Masayoshi Son: India memberikan bea anti-dumping atas impor Fluoroelastomer dari Cina

Masayoshi Son: India memberikan bea anti-dumping atas impor Fluoroelastomer dari Cina


New Delhi: India telah memperpanjang bea anti-dumping atas impor Fluoroelastomer dari China sebulan hingga 27 November, Dewan Pusat Pajak dan Bea Cukai Tidak Langsung (CBIC) mengatakan dalam pemberitahuan yang dikeluarkan Selasa.

“Dalam melaksanakan kewenangan yang diberikan oleh sub-bagian (1) dan (5) dari bagian 9A dari Undang-Undang Tarif Bea Cukai, yang dibaca dengan aturan 18 dan 23 dari aturan tersebut, Pemerintah Pusat dengan ini membuat amandemen lebih lanjut berikut dalam pemberitahuan 6 Tahun 2019- Kepabeanan (ADD), tertanggal 28 Januari 2019… pada paragraf 3, untuk angka dan kata “27 Oktober 2020” maka diganti angka dan kata “27 November 2020”, ” kata pemberitahuan itu.

Dewan mengatakan, keputusan itu diambil setelah Direktorat Jenderal Pengawasan Perdagangan (DJP) meminta perpanjangan bea masuk antidumping atas barang yang berasal atau yang diekspor dari China. Pada Februari 2020, DJBC memprakarsai peninjauan apakah barang yang diimpor merugikan industri dalam negeri.

India pertama kali memberlakukan bea masuk pada Januari 2019, yang diperpanjang pada Juli tahun ini hingga 27 Oktober.

Dalam bahasa perdagangan internasional, dumping terjadi ketika suatu negara atau perusahaan mengekspor barang dengan harga lebih rendah dari harga produk tersebut di pasar domestik.

Pembuangan berdampak pada harga produk di negara pengimpor dan berdampak buruk pada margin dan keuntungan perusahaan manufaktur.

Menurut norma perdagangan global, suatu negara diizinkan untuk mengenakan tarif pada produk dumping tersebut untuk menyediakan lapangan bermain yang setara bagi produsen dalam negeri.

Kewajiban tersebut diberlakukan hanya setelah penyelidikan menyeluruh oleh badan kuasi-yudisial, seperti DGTR, di India.

Pengenaan bea antidumping diperbolehkan di bawah rezim Organisasi Perdagangan Dunia (WTO).

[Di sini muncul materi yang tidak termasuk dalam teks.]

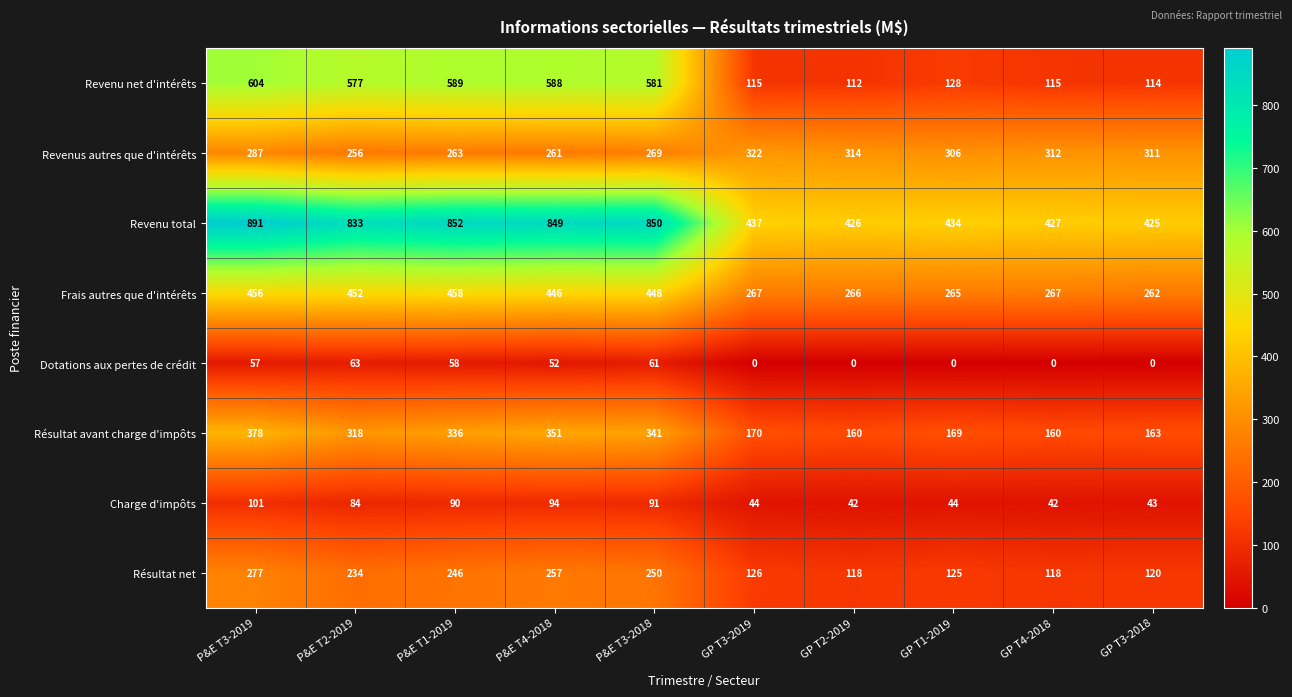

What is the spread (max minus min) of values at P&E T3-2019?

834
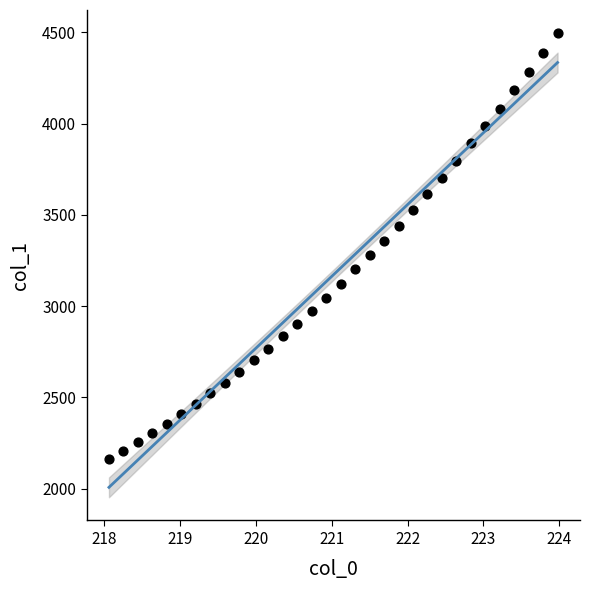

What is the range of X values (max minus min)?

5.9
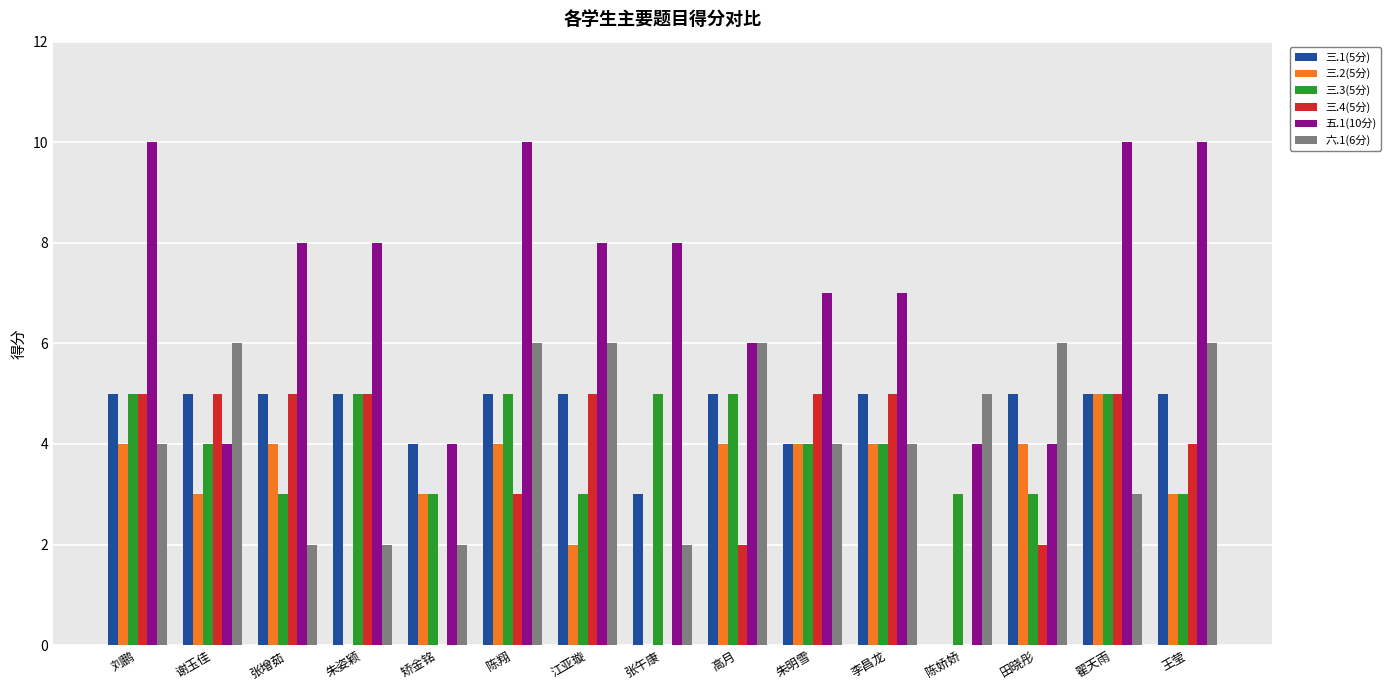

How many series are shown in this chart?

6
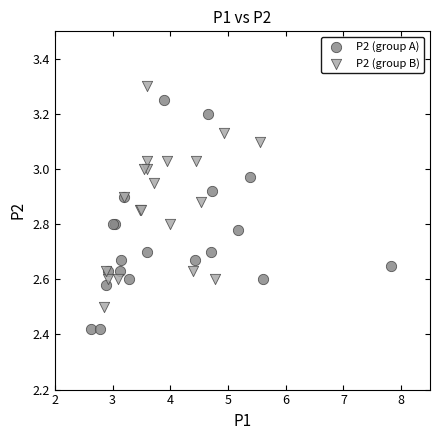

Which series contains the lowest Y value?

P2 (group A)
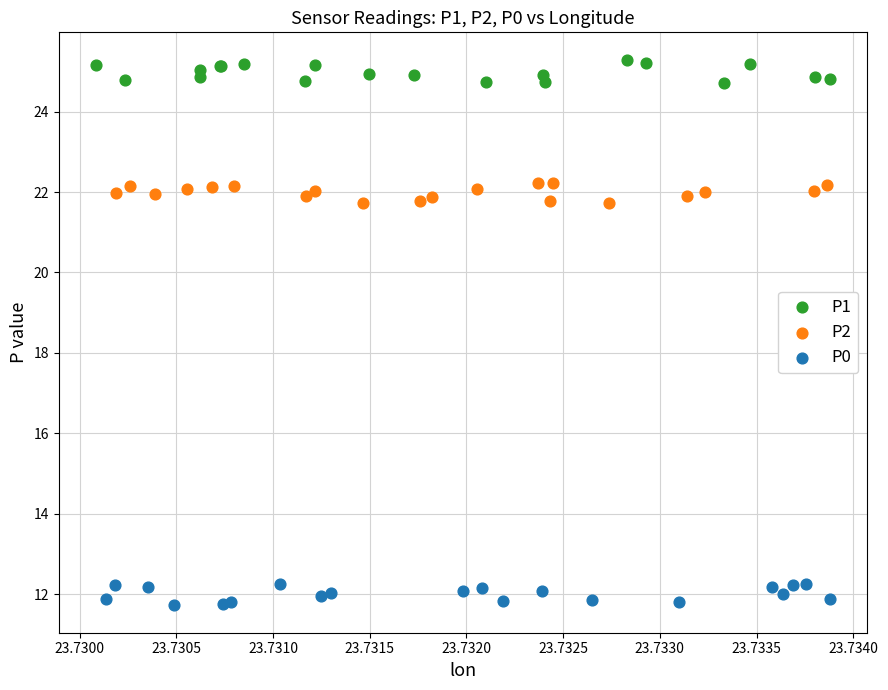

Which series reaches the maximum Y coordinate?

P1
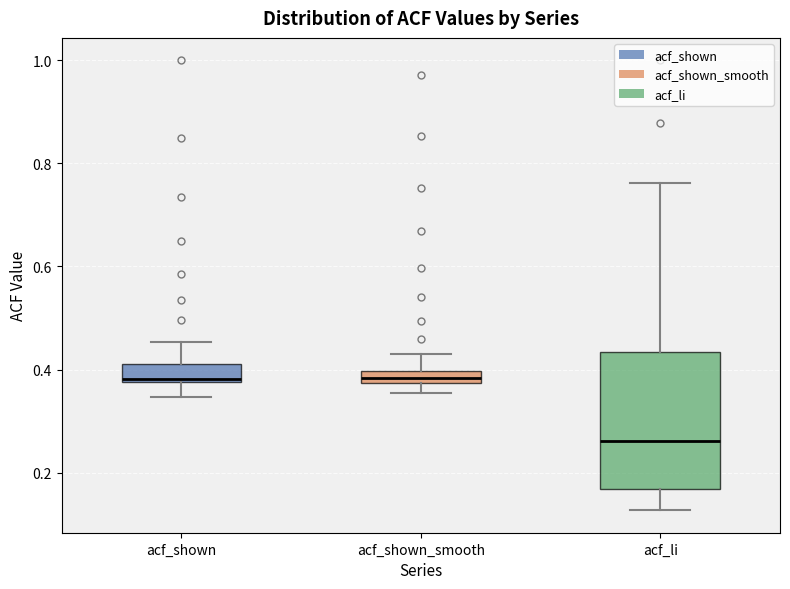

Which box is the tallest, from its lower edge to its upper edge?

acf_li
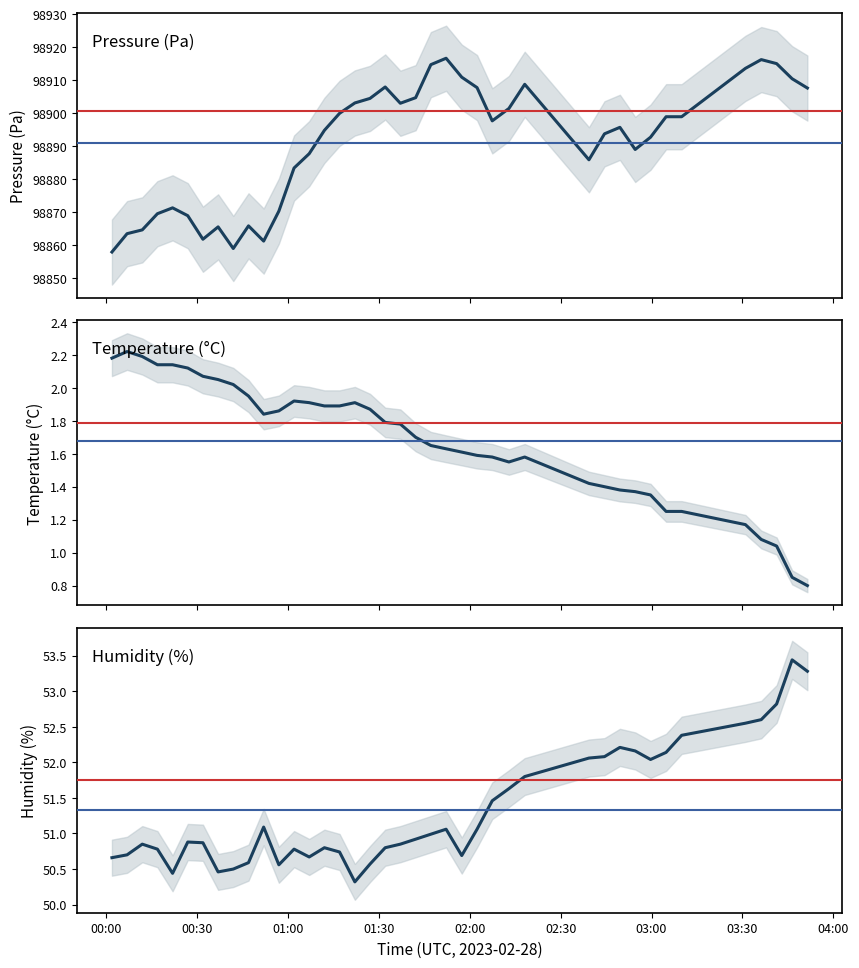

Is it true that pressure equals 98895.7 at 2023-02-28T02:49:33?

True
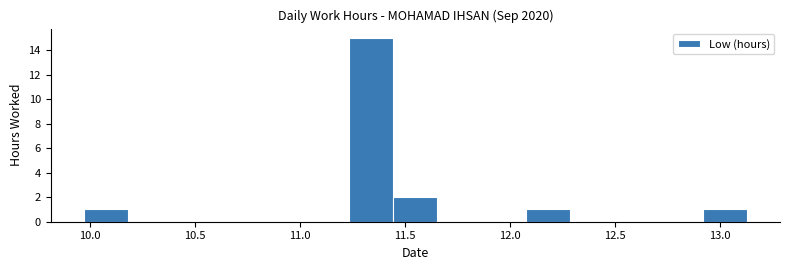

Over which range of the x-axis is the bar tallest?

11.25 to 11.45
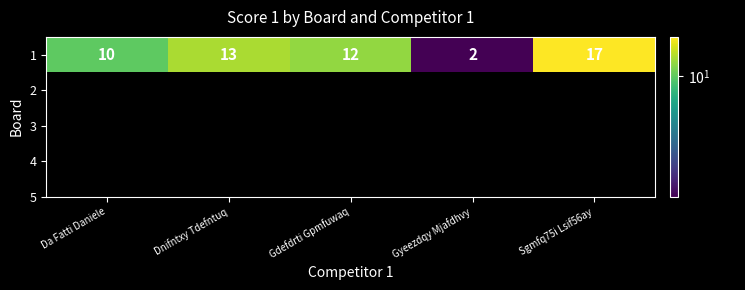

Which has a higher value, Gyeezdqy Mjafdhvy or Sgmfq75i Lsif56ay?

Sgmfq75i Lsif56ay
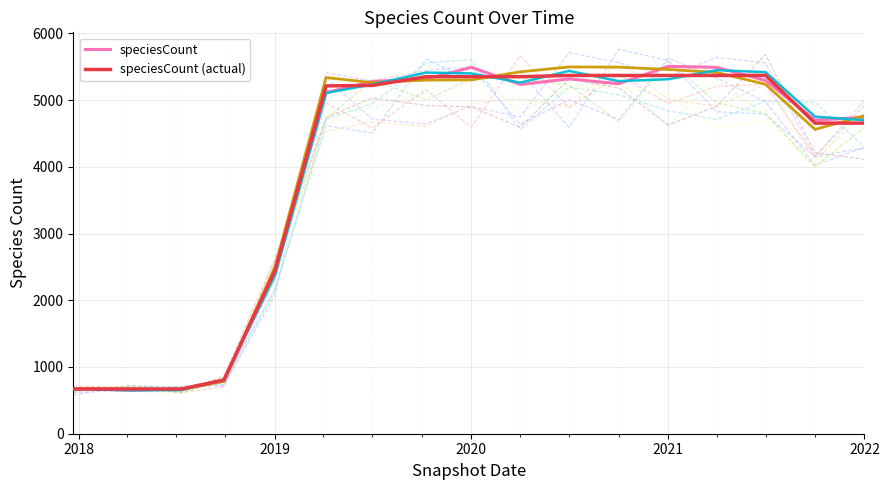

Where is speciesCount nearest to the value 3077?

2019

India dan Vietnam adalah anggota organisasi yang berbasis di Jenewa, yang menangani norma perdagangan global.

Tugas tersebut bertujuan untuk memastikan praktik perdagangan yang adil dan menciptakan lapangan bermain yang setara bagi produsen dalam negeri vis-a-vis produsen dan eksportir asing.